Every Self Funded company has to be Default Alive, but the converse is not
true.

------
tarsinge
Nothing really substantial, basically an investor saying you should not be
satisfied with your profitable business and that should take more risks (the
obvious agenda being taking external investment)

------
tarr11
Curious if this is actually true, statistically speaking. Is there some
statistically significant relationship between delaying profitability,
investment and exit size?

It would be interesting to see aggregated data on this.

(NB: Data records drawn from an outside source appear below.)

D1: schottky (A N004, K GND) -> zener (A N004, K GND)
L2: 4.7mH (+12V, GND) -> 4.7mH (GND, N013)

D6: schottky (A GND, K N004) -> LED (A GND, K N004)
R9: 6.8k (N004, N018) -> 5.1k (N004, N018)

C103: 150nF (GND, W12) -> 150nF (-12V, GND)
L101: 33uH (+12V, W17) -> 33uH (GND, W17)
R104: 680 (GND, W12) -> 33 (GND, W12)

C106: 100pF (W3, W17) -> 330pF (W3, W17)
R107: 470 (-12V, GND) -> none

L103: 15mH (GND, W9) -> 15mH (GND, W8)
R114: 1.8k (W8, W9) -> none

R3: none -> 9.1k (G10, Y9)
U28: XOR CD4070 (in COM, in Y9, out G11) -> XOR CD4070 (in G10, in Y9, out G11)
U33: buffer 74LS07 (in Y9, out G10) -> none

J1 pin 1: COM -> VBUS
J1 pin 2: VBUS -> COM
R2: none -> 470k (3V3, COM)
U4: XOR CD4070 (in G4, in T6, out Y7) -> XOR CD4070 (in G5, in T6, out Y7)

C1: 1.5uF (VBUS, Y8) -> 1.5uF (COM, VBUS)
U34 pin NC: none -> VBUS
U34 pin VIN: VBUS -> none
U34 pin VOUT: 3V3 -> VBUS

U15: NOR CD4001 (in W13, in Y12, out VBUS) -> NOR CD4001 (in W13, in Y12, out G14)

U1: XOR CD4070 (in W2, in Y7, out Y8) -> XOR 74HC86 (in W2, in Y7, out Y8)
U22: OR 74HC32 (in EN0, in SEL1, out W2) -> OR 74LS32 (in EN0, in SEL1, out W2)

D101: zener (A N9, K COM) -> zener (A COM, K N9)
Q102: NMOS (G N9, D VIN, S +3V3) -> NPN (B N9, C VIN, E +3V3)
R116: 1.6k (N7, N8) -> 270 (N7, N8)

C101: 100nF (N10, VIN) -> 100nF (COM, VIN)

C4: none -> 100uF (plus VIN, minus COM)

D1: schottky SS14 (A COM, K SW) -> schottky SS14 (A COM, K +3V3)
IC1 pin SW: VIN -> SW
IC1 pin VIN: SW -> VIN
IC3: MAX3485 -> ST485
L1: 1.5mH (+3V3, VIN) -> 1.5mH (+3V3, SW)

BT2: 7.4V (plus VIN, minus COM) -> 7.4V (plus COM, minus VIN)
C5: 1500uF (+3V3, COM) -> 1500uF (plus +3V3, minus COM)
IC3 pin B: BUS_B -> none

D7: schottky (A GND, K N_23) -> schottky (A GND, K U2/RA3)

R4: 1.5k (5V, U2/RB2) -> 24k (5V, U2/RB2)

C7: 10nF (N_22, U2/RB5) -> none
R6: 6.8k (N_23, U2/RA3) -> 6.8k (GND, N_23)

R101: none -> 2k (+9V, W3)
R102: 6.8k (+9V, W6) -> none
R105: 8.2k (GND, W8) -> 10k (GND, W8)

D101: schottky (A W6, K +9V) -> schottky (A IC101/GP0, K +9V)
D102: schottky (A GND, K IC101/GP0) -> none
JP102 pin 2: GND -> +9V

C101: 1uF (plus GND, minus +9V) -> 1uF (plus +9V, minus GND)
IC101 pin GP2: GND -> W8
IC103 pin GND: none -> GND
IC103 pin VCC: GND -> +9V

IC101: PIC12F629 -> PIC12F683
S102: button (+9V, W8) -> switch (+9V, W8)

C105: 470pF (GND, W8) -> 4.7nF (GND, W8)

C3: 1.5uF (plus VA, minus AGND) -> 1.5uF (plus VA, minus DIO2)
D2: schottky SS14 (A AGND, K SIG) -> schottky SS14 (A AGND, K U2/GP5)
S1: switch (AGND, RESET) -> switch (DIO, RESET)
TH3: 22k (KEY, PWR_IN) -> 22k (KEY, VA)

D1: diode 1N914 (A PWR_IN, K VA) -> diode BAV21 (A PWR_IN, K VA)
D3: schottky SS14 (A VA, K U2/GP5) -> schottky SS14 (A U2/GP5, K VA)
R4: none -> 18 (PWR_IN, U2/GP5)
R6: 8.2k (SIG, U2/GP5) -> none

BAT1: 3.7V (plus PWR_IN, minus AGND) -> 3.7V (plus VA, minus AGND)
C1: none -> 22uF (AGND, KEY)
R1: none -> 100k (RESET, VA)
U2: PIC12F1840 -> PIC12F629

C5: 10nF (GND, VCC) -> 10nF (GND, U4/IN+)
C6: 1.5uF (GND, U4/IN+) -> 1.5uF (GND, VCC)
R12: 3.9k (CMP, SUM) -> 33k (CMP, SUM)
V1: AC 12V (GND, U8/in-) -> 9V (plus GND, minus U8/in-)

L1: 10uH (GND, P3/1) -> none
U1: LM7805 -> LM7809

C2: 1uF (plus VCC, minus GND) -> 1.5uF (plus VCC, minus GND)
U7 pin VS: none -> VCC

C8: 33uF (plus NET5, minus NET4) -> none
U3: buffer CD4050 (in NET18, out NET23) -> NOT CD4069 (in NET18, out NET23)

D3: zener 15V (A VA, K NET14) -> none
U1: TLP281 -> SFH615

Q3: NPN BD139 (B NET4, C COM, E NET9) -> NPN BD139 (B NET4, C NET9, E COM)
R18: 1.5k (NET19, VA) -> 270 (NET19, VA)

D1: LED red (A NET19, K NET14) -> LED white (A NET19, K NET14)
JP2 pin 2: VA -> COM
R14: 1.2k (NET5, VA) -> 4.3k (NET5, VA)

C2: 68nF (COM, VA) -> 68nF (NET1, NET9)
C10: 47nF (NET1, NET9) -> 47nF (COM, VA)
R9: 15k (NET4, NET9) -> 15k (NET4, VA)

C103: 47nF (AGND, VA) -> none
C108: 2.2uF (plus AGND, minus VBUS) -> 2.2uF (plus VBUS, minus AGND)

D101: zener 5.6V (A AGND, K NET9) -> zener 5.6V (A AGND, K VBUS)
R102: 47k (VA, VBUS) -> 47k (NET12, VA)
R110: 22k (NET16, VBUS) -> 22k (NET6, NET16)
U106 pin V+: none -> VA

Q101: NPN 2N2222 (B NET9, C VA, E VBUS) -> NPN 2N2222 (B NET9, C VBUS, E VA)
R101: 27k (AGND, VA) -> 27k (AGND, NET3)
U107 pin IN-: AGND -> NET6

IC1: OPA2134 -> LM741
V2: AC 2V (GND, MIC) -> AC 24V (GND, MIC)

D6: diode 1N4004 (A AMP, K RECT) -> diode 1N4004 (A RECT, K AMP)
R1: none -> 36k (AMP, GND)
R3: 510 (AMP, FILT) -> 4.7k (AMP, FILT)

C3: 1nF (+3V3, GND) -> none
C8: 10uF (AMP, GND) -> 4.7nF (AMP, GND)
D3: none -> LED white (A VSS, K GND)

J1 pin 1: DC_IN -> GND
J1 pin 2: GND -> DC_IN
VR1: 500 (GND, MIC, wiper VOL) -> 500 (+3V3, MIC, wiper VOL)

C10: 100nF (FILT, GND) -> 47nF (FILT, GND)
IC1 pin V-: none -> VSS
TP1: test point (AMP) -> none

Ie, look at companies by cohort, determine if / when they became profitable,
how many exited, at what amount, and how many failed, how many flatlined.

------
nikanj
The founder team of a default-alive company is in an immensely better
bargaining position, and VC naturally prefer the kinds of deals people only
sign in distress. It's hard to put the squeeze on people, when they can just
decide to take the investment next year instead.

------
dgreensp
Dreams are prettier than reality. It's fun to not have customers. It's fun to
just spend investors' money. Lots of things are fun, for a while.

------
graeme
As a bootstrapper with no interest in VC, I can say this rings true. I was
never more productive than when I was scrambling to ensure financial
sustainability.

Once things became comfortable, I slowed down. Partly, this was good:
recovering social life, dating, etc. You can't keep up a breakneck pace
forever.

But, I needing more money was a clear, objective metric that kept me focussed.
Once you're default alive you need new metrics.